A Long Era of Low Health Care Inflation May Be Coming to End
Bloomberg
By John Tozzi
February 12, 2018
Since the late 2000s Great Recession, historically low increases in health-care prices have helped hold down inflation. That may be about to change.
Hospital prices increased 2.2 percent in December, the fastest rate in four years, according to an analysis by Altarum, a nonprofit health-care research organization. The group analyzes data from the Bureau of Labor Statistics and other sources to estimate the underlying prices that health plans and consumers pay for medical goods and services.
While overall medical inflation was restrained last year, the report warns that “we could very well be at the cusp” of a return to a more typical pattern where increases in health-care prices outpace the broader inflation rate.

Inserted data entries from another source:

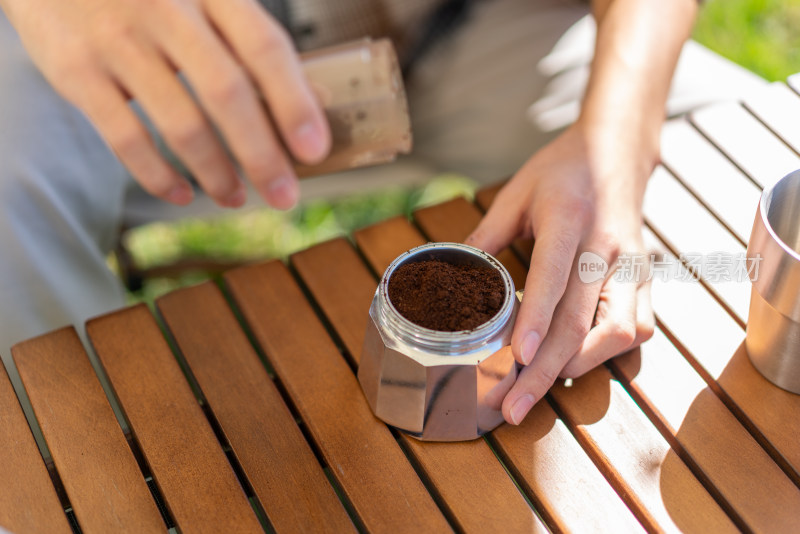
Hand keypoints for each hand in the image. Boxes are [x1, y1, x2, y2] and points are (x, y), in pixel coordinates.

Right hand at [3, 0, 329, 208]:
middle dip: (261, 155)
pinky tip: (182, 193)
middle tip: (284, 197)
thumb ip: (250, 42)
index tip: (315, 151)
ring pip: (180, 122)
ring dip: (216, 172)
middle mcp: (166, 8)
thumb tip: (314, 101)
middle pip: (226, 93)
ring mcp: (118, 38)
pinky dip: (158, 176)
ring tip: (235, 197)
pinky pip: (125, 138)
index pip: (264, 47)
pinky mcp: (75, 69)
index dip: (294, 102)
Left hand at [466, 123, 654, 424]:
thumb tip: (450, 281)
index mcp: (569, 218)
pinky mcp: (646, 279)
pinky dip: (607, 355)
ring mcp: (633, 265)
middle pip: (581, 319)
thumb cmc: (561, 171)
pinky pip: (638, 328)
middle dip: (545, 371)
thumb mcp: (516, 193)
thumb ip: (485, 236)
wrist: (617, 151)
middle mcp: (607, 246)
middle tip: (511, 408)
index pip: (554, 275)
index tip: (517, 357)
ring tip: (536, 391)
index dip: (536, 318)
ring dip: (578, 367)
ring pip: (619, 331)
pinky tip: (575, 366)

“We have lots and lots of experience where health-care prices grow more quickly than economy-wide prices,” said Paul Hughes-Cromwick, co-director of sustainable health spending strategies at Altarum. The reversal in recent years “is not normal,” he said, and he doesn’t expect it to last.
In recent days, financial markets have become more concerned about the potential for a faster-than-expected increase in prices throughout the economy. A report showing strong wage gains by U.S. workers last month helped briefly push stocks into a correction, a retreat of more than 10 percent from their recent peak.
Rising prescription-drug prices have made headlines, but drugs account for only 10 percent of total health spending in the U.S. The bulk of outlays goes to hospitals, doctors, and other professional services. Price increases in those sectors have been restrained, partly because of limits on how much Medicare pays hospitals and physicians under the Affordable Care Act and other legislation.